Everything Is Model[S] (www.morphllm.com)

🤖 AI Summary
Andrej Karpathy’s Software 2.0 vision—that neural nets replace traditional code—gets a revision: the future won’t be one giant model doing everything but an ecosystem of models optimized for different roles. The piece argues that frontier models (massive, generalist models) will handle novel reasoning and creative work, while inference‑optimized specialized models and tiny transformers will take over routine, high‑throughput tasks. The author uses Fast Apply—a specialized model that merges code edits at 10,500+ tokens/sec—as a concrete example of this “models all the way down” stack, and warns against the common nerd‑snipe of endlessly finetuning local models to beat a frontier model on narrow benchmarks only to be outpaced by the next frontier release.
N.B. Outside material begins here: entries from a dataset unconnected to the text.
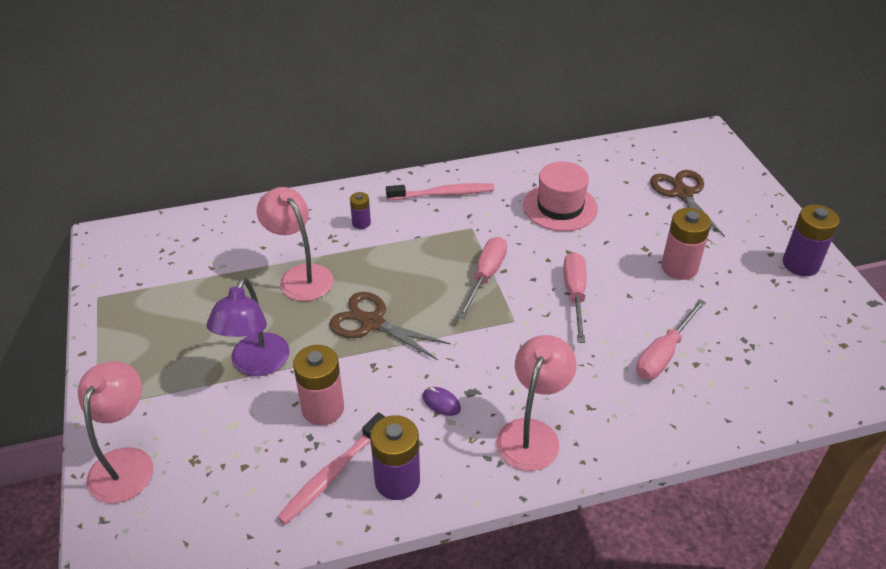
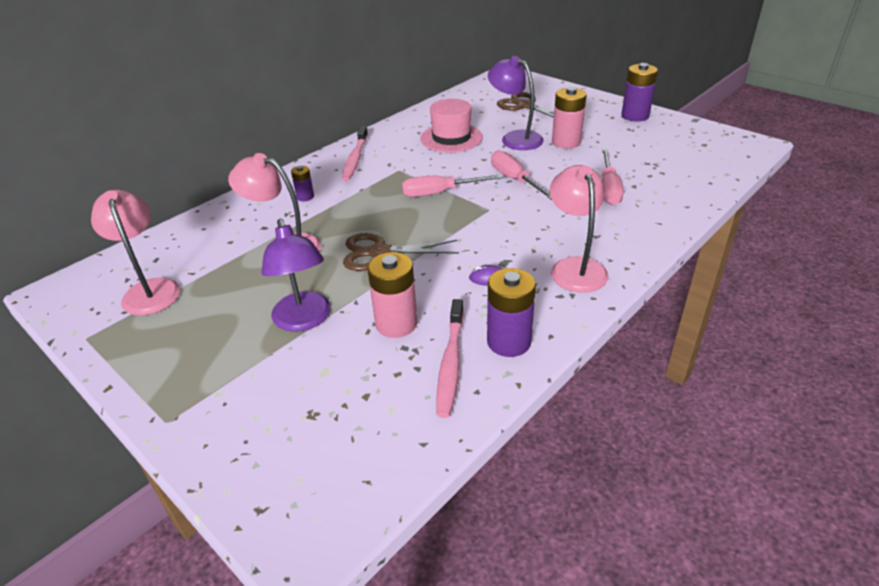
camera: 30 degrees left, 5 degrees down
(126, 462) = (241, 450): pink lamp -> pink lamp (150, 290)
(443, 194) = (355, 159): pink toothbrush -> pink toothbrush turned 135 degrees clockwise
(485, 276) = (440, 193): pink screwdriver -> pink screwdriver turned 90 degrees counterclockwise
(627, 237) = (515, 138): none -> purple lamp

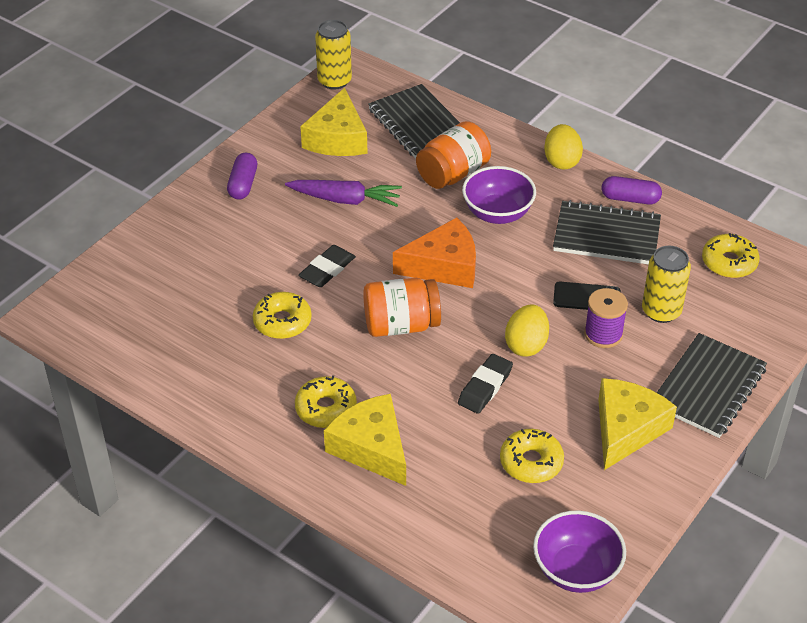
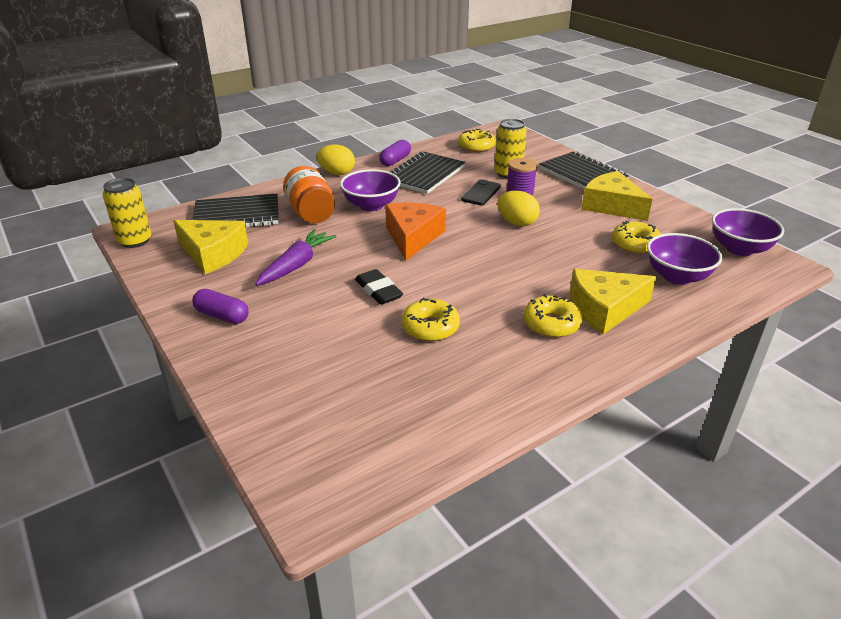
camera: 70 degrees left, 10 degrees down
(401, 325) = (468, 268): orange jar -> none
(472, 508) = (677, 276): none -> purple bowl
(485, 387) = (553, 247): black eraser -> none

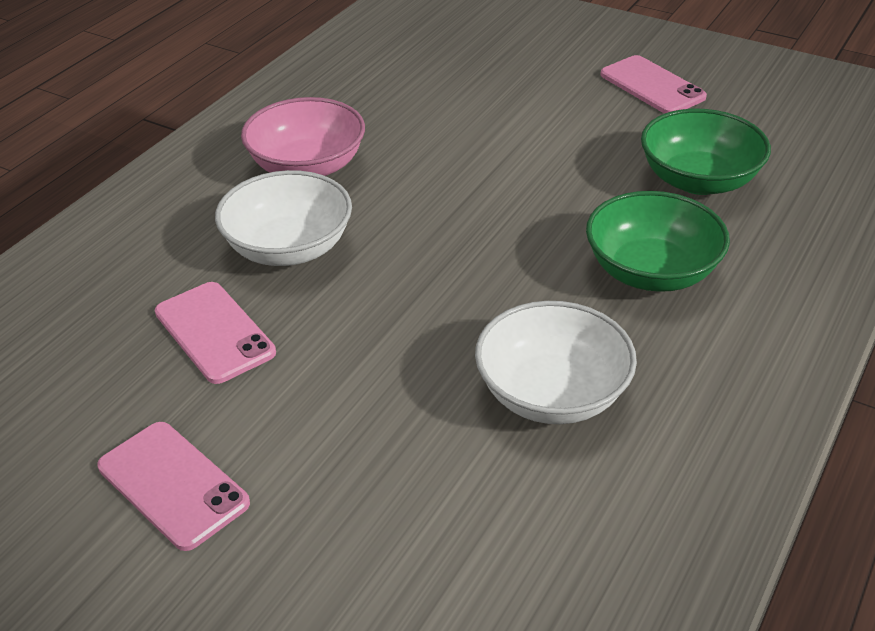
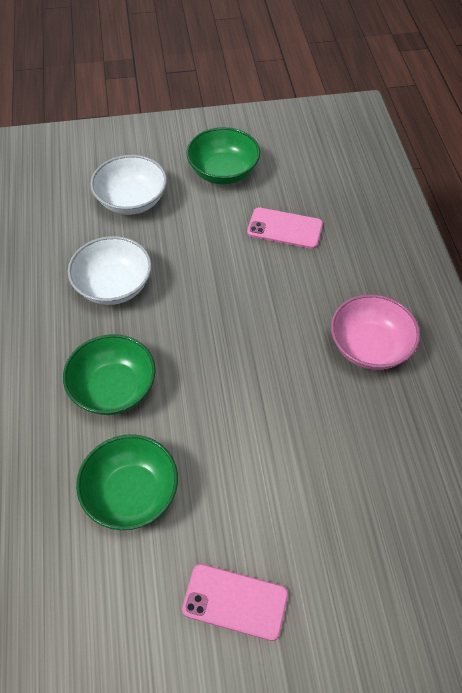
camera: 140 degrees right, 15 degrees up
(173, 485) = (223, 172): pink phone -> green bowl
(289, 248) = (309, 288): white bowl -> white bowl (131, 200)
The significance is economic and architectural: using a 5‑trillion‑parameter frontier model to apply trivial code edits is wasteful in latency, cost and reliability. Cited figures compare a frontier model at ~$20/M token and ~100 tok/s versus Fast Apply at $1.20/M and 10,500 tok/s—roughly 70x cheaper and 45x faster for that task. The takeaway for AI/ML practitioners: design hierarchies—frontier models for novel problems, specialized models for domain patterns, tiny models for simple transforms—so systems are faster, cheaper and more robust than single‑model monoliths.